DR  Division 7A Loan Receivable — Shareholder    [interest accrued]
CR  Interest Income                              [interest income]

When repayment is received:

DR  Bank                                         [total received]
CR  Division 7A Loan Receivable — Shareholder    [principal + interest]

If a minimum yearly repayment is not made by the end of the income year, the shortfall is itself treated as a new deemed dividend under s.109E(5) — a cascading consequence that makes monitoring repayment schedules critical.

Balance Sheet Treatment

The company's Division 7A loans should appear on the balance sheet as:

  • Current asset — for the portion due within 12 months (current year MYR)
  • Non-current asset — for the remainder of the outstanding balance

If the loan is to a related trust (UPE sub-trust arrangement), the receivable should be described with sufficient specificity to distinguish it from ordinary trade receivables in the financial statements.

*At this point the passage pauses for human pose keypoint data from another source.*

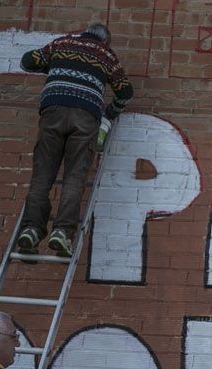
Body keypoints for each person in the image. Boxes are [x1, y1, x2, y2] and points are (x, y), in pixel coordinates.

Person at [16, 19, 134, 258]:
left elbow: (27, 61)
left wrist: (51, 67)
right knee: (74, 177)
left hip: (53, 112)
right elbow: (125, 90)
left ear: (84, 33)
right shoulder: (106, 55)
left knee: (42, 176)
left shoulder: (62, 43)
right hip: (85, 117)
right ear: (105, 40)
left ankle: (31, 229)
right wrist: (109, 114)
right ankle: (62, 232)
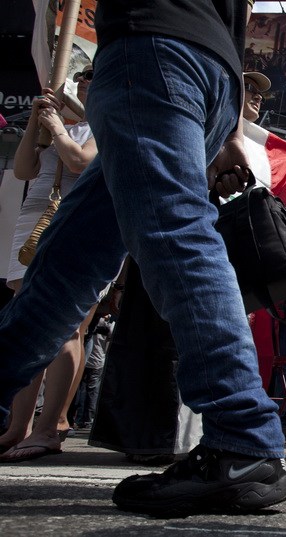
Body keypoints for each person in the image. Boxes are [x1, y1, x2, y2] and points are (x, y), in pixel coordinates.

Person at [0, 0, 286, 515]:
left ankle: (242, 437)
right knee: (69, 256)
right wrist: (227, 127)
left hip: (150, 51)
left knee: (177, 235)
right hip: (208, 67)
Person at [0, 72, 98, 463]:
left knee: (70, 327)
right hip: (34, 221)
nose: (87, 83)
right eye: (82, 78)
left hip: (80, 219)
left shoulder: (106, 122)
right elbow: (24, 170)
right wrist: (37, 124)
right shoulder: (53, 120)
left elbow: (80, 163)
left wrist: (57, 127)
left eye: (94, 76)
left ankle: (52, 424)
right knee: (28, 318)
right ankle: (18, 425)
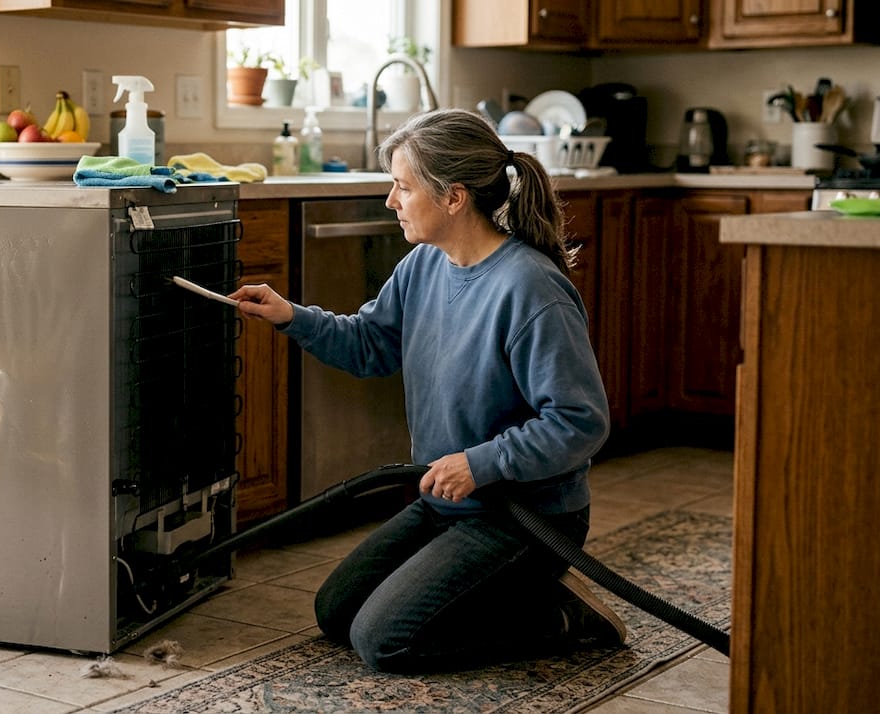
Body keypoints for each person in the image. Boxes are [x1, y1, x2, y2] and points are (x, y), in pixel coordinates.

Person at [227, 108, 626, 673]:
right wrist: (290, 315)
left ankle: (555, 618)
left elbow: (579, 421)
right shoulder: (423, 265)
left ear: (453, 197)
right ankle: (515, 596)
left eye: (402, 186)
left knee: (385, 639)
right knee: (337, 610)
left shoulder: (531, 290)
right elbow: (370, 343)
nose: (391, 201)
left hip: (526, 514)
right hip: (449, 502)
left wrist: (479, 463)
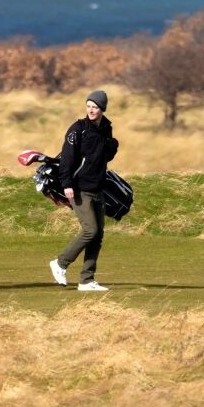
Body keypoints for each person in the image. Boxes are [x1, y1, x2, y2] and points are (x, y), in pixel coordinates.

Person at [50, 89, 118, 292]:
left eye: (95, 107)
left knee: (98, 235)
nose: (91, 110)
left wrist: (113, 145)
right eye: (88, 106)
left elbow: (104, 157)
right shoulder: (77, 129)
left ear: (102, 109)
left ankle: (87, 280)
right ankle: (60, 263)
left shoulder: (106, 128)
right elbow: (67, 158)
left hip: (98, 187)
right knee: (90, 230)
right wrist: (66, 184)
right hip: (79, 188)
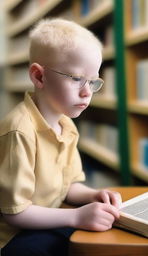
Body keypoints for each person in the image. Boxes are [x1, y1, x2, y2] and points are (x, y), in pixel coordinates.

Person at [0, 18, 122, 256]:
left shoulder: (66, 125)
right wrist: (76, 215)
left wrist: (92, 195)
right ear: (39, 77)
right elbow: (15, 213)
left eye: (93, 81)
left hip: (51, 220)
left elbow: (67, 187)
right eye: (76, 78)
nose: (87, 92)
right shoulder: (20, 132)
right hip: (13, 237)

Common Triggers Bookkeepers Miss

  • Company credit card used for personal expenses: If a shareholder uses a company credit card for personal purchases, each transaction is a potential s.109C advance. These should be captured promptly and either coded as salary/wages (with PAYG withheld) or put on a Division 7A loan agreement.
  • Intercompany loans in group structures: Loans between related companies where one company is the private company of the relevant shareholder may also be caught, depending on the circumstances.
  • Forgiven debts: Where the company writes off a loan to a shareholder, the forgiven amount is a deemed dividend under s.109F. Bookkeeping the write-off to a bad debt expense is incorrect — it must be recorded as a dividend (possibly unfranked) with the appropriate tax treatment.